=== SUPPLIED MATERIAL ===
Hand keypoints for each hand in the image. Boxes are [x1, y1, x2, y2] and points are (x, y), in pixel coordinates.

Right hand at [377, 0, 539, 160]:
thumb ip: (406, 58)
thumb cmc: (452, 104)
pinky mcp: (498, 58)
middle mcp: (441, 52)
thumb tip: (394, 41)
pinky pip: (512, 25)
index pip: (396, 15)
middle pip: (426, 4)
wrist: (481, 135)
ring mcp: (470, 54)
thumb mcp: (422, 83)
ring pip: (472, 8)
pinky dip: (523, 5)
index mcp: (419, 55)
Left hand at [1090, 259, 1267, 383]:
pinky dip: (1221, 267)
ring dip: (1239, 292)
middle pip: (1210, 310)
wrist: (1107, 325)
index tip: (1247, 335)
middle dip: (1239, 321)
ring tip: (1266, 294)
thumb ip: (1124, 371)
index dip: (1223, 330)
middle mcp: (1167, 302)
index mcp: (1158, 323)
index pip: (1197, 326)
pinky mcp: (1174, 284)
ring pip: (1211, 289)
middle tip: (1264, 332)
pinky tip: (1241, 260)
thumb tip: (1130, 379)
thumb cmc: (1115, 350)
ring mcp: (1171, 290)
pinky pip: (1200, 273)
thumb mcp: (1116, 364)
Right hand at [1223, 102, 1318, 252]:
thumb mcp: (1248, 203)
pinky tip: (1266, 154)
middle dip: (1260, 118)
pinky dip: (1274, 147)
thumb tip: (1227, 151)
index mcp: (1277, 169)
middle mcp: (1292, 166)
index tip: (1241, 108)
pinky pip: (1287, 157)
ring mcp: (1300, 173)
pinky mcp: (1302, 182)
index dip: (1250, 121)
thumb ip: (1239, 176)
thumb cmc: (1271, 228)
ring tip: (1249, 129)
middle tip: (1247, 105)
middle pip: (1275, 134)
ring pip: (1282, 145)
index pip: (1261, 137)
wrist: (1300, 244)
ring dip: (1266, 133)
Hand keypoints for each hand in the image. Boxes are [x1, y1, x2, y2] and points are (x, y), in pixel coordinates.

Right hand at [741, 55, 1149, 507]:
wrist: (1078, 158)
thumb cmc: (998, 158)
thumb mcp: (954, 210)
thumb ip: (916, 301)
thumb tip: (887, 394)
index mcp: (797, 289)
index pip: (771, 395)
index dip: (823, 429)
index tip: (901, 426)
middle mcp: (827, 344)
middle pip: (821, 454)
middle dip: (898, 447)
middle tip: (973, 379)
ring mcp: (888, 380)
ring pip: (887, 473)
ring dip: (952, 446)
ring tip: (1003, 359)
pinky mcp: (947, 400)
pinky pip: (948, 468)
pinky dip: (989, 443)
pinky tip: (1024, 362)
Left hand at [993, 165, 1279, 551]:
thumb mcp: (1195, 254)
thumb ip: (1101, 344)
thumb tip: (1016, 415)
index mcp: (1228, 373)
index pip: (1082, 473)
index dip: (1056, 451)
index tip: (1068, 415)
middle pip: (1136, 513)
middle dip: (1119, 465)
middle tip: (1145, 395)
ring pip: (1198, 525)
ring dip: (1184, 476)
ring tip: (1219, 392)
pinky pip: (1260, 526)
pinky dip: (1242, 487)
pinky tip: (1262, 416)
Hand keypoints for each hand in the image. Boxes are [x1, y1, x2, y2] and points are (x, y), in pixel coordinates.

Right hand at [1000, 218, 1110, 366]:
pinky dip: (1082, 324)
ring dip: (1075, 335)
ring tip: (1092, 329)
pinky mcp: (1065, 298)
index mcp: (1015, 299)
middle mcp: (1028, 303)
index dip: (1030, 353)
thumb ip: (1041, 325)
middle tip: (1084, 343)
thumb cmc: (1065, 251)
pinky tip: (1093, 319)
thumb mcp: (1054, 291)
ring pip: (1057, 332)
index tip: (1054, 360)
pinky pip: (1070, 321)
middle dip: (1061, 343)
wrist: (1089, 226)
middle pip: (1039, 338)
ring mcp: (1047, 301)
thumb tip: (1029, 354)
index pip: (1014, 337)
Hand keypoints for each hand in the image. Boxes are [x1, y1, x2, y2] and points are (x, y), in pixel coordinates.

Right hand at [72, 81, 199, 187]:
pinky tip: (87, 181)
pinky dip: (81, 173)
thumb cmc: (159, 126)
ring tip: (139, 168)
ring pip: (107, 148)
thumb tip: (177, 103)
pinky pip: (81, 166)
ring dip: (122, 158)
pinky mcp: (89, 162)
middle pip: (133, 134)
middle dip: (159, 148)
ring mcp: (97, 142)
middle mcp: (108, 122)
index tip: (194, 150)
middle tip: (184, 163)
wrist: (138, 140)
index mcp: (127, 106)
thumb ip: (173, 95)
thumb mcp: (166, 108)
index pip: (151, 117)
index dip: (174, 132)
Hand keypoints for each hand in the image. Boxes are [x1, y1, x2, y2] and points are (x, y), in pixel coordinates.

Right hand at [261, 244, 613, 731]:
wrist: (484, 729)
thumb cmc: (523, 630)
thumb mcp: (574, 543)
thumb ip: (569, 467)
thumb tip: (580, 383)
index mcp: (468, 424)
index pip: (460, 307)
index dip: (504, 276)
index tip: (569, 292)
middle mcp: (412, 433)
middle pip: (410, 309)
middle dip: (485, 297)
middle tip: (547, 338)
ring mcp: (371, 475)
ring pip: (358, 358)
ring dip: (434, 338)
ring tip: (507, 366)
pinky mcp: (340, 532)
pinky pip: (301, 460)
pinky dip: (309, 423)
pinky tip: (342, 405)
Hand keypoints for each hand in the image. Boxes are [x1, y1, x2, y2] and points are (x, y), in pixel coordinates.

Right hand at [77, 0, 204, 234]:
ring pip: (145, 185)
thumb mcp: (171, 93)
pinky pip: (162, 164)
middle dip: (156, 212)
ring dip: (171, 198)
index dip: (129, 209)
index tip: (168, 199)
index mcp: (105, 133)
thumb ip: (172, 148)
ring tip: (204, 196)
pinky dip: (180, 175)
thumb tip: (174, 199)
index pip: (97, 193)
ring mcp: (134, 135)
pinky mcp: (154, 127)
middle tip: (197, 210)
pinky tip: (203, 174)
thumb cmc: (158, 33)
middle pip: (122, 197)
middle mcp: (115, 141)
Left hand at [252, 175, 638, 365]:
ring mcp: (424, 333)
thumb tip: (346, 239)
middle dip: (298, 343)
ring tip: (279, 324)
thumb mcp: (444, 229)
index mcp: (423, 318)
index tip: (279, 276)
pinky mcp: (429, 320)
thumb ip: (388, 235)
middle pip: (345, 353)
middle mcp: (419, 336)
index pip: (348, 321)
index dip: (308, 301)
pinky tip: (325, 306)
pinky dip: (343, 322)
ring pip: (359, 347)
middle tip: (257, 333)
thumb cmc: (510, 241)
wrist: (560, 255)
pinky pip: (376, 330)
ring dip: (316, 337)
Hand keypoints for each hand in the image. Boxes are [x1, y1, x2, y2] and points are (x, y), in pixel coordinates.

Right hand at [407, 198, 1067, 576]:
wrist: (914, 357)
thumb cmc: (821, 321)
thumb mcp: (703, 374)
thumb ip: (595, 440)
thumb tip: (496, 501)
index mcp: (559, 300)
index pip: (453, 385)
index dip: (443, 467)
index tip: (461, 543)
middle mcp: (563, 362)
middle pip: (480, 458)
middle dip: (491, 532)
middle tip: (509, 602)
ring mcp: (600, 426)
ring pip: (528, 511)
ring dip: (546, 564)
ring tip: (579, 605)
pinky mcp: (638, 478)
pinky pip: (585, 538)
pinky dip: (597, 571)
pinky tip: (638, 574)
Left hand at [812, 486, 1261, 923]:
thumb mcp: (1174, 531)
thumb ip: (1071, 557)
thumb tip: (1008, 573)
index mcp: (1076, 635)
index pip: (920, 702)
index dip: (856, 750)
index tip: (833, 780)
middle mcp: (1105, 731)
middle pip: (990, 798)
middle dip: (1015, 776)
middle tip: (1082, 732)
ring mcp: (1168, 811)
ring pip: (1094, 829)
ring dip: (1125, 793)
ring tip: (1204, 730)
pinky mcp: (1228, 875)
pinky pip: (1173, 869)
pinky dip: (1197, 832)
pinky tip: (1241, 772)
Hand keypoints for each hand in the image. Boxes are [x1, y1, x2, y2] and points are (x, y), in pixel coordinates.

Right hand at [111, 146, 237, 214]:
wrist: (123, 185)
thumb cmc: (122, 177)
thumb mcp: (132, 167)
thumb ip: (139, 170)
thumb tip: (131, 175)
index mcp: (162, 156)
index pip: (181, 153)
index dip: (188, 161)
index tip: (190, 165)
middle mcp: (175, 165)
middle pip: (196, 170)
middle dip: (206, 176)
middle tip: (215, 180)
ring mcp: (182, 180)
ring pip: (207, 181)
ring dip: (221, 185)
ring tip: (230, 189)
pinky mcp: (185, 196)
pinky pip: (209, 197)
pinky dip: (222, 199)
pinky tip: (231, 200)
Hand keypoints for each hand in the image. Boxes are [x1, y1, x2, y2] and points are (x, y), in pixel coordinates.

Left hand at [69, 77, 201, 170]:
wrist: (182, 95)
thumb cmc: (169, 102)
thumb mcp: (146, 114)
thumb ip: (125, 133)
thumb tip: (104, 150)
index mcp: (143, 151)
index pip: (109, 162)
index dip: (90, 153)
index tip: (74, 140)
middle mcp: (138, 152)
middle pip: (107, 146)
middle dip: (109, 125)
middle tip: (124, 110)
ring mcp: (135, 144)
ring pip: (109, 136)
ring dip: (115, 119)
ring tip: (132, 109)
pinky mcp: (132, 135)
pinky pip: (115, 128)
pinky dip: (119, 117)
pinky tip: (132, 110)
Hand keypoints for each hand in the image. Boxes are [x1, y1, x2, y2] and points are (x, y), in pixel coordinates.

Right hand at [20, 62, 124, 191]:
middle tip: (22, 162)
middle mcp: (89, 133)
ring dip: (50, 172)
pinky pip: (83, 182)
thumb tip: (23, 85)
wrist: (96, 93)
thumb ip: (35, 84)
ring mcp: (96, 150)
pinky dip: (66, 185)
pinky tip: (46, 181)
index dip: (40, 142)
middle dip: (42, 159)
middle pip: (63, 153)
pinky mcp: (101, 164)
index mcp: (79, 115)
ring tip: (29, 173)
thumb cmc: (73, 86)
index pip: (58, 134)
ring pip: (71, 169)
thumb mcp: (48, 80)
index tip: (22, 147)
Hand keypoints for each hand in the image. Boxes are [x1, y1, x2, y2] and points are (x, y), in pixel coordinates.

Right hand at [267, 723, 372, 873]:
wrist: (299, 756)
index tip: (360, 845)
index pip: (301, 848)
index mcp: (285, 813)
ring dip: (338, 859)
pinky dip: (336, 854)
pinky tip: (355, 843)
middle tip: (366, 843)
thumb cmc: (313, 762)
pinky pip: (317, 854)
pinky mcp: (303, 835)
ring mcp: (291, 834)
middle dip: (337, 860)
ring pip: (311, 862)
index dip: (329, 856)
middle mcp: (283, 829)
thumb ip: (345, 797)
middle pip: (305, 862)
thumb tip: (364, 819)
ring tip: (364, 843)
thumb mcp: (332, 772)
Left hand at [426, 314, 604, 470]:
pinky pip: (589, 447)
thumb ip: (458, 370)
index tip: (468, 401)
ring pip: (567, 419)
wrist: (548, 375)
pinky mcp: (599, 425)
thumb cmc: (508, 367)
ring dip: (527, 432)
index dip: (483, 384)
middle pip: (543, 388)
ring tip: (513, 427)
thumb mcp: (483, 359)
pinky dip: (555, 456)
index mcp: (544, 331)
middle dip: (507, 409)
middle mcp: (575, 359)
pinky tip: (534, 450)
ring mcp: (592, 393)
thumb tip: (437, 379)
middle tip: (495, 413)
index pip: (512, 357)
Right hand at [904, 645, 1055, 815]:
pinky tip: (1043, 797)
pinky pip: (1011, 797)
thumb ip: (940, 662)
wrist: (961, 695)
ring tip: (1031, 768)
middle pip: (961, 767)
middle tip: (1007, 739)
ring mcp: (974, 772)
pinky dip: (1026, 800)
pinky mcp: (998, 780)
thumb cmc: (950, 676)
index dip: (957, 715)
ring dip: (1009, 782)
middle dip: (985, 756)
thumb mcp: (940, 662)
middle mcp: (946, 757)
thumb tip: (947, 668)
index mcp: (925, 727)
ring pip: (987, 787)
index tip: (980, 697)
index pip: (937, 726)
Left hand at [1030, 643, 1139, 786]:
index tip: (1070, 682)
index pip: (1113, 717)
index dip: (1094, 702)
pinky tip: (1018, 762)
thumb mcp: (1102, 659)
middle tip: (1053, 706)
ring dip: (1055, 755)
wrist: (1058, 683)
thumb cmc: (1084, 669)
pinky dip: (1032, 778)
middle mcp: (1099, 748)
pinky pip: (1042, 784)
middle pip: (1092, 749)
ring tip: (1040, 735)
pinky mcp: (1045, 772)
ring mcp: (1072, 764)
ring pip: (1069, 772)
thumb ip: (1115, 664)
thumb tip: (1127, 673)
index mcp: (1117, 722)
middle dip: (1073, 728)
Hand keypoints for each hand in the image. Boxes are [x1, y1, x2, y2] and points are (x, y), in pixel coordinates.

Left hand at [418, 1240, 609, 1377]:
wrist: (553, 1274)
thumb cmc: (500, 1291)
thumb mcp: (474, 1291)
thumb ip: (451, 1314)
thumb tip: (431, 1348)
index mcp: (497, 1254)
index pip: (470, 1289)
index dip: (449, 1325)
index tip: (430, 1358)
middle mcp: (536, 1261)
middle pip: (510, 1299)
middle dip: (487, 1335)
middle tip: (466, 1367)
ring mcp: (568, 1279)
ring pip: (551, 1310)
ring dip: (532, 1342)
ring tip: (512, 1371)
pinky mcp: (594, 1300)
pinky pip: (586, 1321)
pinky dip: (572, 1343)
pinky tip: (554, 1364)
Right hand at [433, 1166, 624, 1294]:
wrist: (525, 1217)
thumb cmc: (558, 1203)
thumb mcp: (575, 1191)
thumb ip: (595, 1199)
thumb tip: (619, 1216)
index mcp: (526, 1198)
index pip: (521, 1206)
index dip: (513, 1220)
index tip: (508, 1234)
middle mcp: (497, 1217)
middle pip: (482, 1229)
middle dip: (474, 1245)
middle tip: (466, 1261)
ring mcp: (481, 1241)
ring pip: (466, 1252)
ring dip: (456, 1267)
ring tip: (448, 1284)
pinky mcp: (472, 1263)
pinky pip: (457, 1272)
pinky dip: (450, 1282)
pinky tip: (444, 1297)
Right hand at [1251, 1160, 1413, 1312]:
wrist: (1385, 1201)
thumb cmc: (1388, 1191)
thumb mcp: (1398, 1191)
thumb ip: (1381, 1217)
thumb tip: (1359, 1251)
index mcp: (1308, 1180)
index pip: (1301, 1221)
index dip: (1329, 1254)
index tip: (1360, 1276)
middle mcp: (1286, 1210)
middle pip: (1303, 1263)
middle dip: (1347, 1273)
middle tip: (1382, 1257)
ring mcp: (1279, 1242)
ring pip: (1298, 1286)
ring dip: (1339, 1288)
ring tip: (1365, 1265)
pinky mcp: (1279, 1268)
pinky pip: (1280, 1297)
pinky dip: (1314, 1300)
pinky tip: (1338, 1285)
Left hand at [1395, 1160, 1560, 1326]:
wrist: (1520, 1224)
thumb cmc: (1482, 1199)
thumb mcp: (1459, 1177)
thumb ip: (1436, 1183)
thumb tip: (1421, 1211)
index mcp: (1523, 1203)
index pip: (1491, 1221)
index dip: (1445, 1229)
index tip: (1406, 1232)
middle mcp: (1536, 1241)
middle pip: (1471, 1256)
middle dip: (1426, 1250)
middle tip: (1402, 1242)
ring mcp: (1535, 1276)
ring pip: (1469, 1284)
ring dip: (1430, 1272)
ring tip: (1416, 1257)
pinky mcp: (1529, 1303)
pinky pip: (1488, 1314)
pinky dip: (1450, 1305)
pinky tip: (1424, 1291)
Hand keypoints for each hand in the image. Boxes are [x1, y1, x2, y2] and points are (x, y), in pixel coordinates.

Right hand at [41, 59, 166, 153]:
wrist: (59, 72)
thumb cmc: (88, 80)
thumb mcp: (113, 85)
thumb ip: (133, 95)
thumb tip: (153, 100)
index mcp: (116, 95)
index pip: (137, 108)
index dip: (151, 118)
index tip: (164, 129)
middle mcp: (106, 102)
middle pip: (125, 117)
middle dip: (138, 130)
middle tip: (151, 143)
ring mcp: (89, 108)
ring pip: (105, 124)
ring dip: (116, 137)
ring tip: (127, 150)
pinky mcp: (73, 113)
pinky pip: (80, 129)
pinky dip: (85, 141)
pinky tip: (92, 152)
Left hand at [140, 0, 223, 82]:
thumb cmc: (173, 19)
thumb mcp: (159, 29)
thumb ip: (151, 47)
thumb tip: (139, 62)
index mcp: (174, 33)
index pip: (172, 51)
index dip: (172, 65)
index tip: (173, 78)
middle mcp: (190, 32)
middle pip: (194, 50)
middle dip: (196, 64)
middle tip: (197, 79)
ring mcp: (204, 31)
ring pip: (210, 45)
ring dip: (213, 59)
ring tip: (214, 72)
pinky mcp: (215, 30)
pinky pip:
===
## PROBLEM TO SOLVE
Please output the lines of the listing above that fall in the stretch from the one with "ring mcp: (481, 1241)" through the one with "middle mcp: (106, 102)", exactly and only those.

## YOUR RESPONSE
ring mcp: (481, 1241)
ring pip: (466, 1252)
ring dip: (456, 1267)
ring tip: (448, 1284)
pinky mcp: (472, 1263)
pinky pip: (457, 1272)
pinky dip: (450, 1282)
pinky tip: (444, 1297)
Right hand at [1251, 1160, 1413, 1312]:
wrist: (1385, 1201)
thumb cmc: (1388, 1191)
thumb mcp: (1398, 1191)
thumb ip: (1381, 1217)
thumb tip: (1359, 1251)
index mcp: (1308, 1180)
index pip: (1301, 1221)
index dip: (1329, 1254)
index tip: (1360, 1276)
middle mcp: (1286, 1210)
middle pip: (1303, 1263)
middle dip: (1347, 1273)
middle tip: (1382, 1257)
ring mcp: (1279, 1242)
ring pip: (1298, 1286)
ring dip: (1339, 1288)
ring tip: (1365, 1265)
pinky mcp: (1279, 1268)
pinky pip: (1280, 1297)
pinky dip: (1314, 1300)
pinky tip: (1338, 1285)
Left hand at [1395, 1160, 1560, 1326]:
wrist: (1520, 1224)
thumb cmc: (1482, 1199)
thumb mcp: (1459, 1177)
thumb ip: (1436, 1183)
thumb tip: (1421, 1211)
index mcp: (1523, 1203)
index pip: (1491, 1221)
index dip: (1445, 1229)
index tip: (1406, 1232)
middle mcp: (1536, 1241)
middle pip: (1471, 1256)
middle dip: (1426, 1250)
middle tip: (1402, 1242)
ring mcp: (1535, 1276)
ring pip: (1469, 1284)
ring dip: (1430, 1272)
ring tip: (1416, 1257)
pinky mcp: (1529, 1303)
pinky pip: (1488, 1314)
pinky dip: (1450, 1305)
pinky tip: (1424, 1291)
Hand keypoints for each hand in the image. Boxes are [x1, y1, x2, y2] and points are (x, y), in pixel coordinates.

Right hand at [41, 59, 166, 153]:
wrist: (59, 72)
thumb cmc: (88, 80)
thumb mcp: (113, 85)
thumb ip: (133, 95)
thumb tip: (153, 100)
index mcp: (116, 95)
index pip: (137, 108)
index dip: (151, 118)
index tip: (164, 129)
middle mcp: (106, 102)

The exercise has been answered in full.